The session wrapped up after this and all told the players were on the training ground for about two hours.

Aside from the obvious technical quality of a top European squad, it was interesting to see how Spalletti coached during the session, the seemingly quick warm-up and the approach of having the full group train together first and progress up to an 11v11 game and then go back and do work in smaller groups. Might be a training method worth trying out.

There was a good crowd on hand even with the Club only announcing that afternoon that the session was on at 5:30 and open to the public. It was originally to be a closed session. Who would be spying on an AS Roma session in Boston on a Sunday afternoon is anyone’s guess! But having closed sessions is probably normal enough at this level. Even Italy’s last national team manager, Antiono Conte, went so far as to ban members of his own staff from certain training sessions during the Euros.
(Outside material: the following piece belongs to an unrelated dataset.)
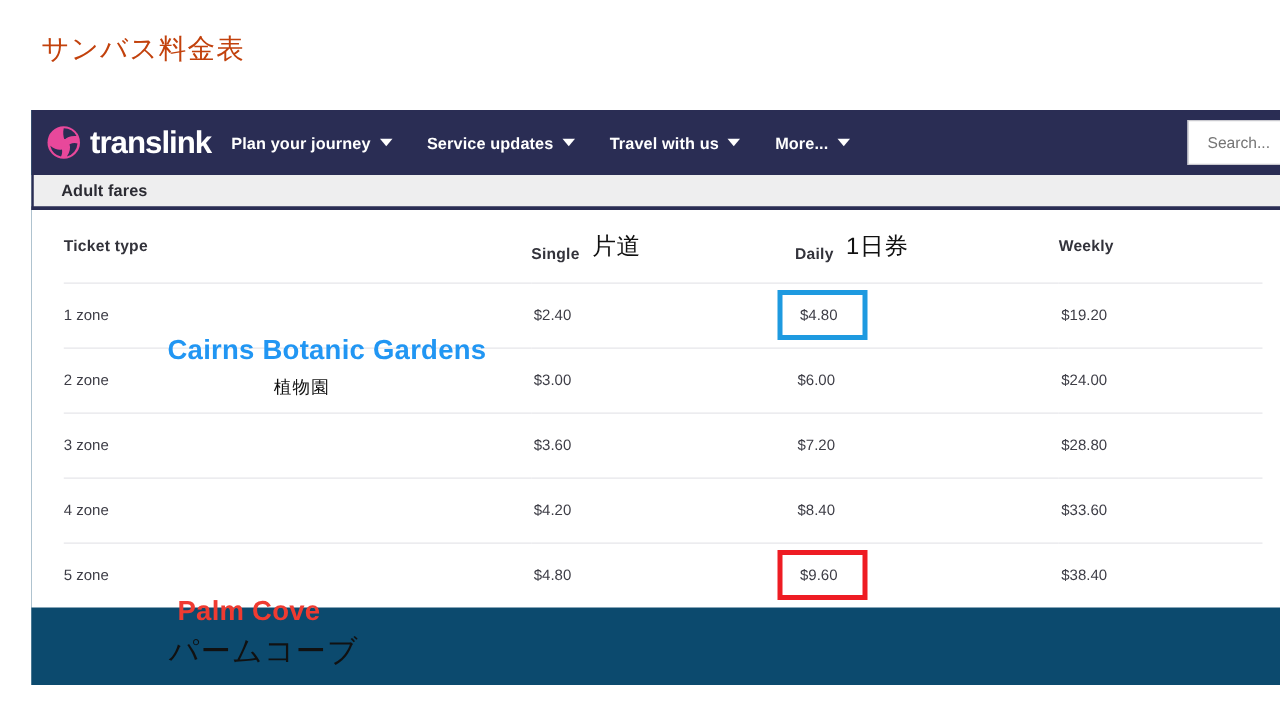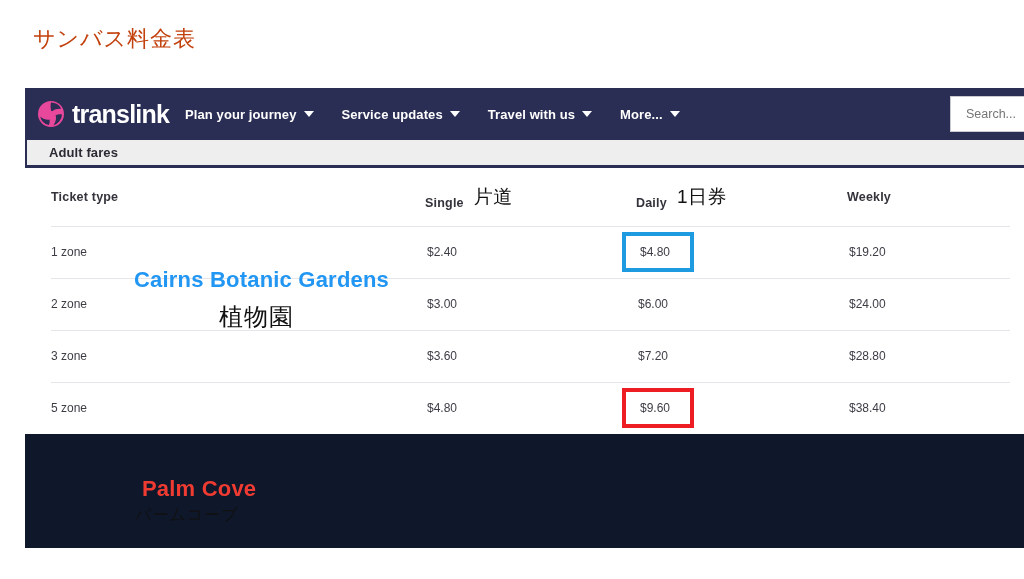"translink" .site { background: #0f172a -> #0c4a6e }
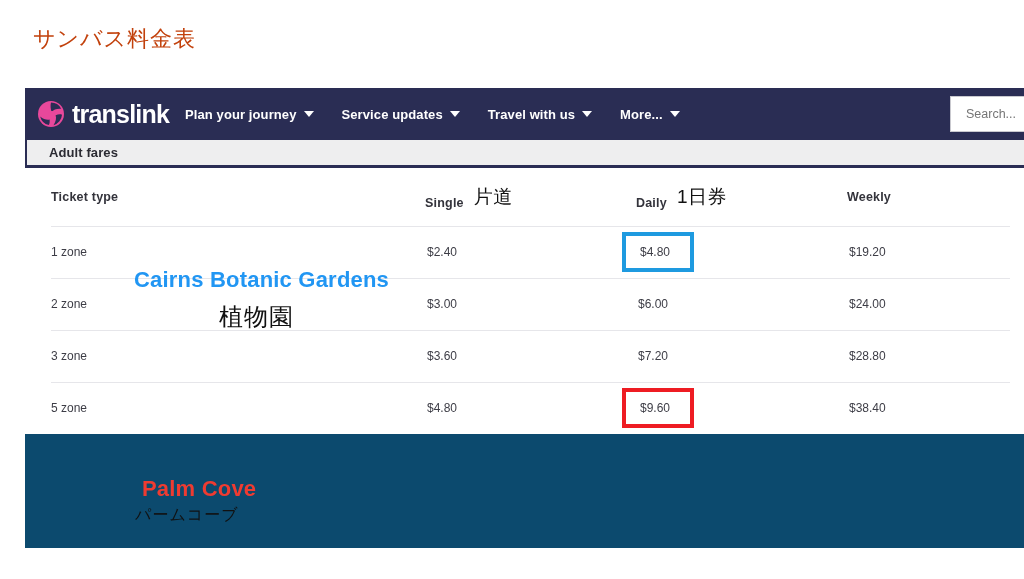"植物園" .anno-botanic-jp { font-size: 24px -> 14px }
Last bit to make note of, only Alessandro Florenzi came over for autographs and selfies after the session. Much to his own surprise as he flailed his arms out and pointed back in the direction of the supporters after he walked back over to the remaining players and staff. Evidently he felt a few other players should have gone and joined him but he was at least happy to sign and smile for selfies for a bit before heading off.

AS Roma will be at Harvard all week with many sessions open to the public. Definitely worth taking in if you’re in the area.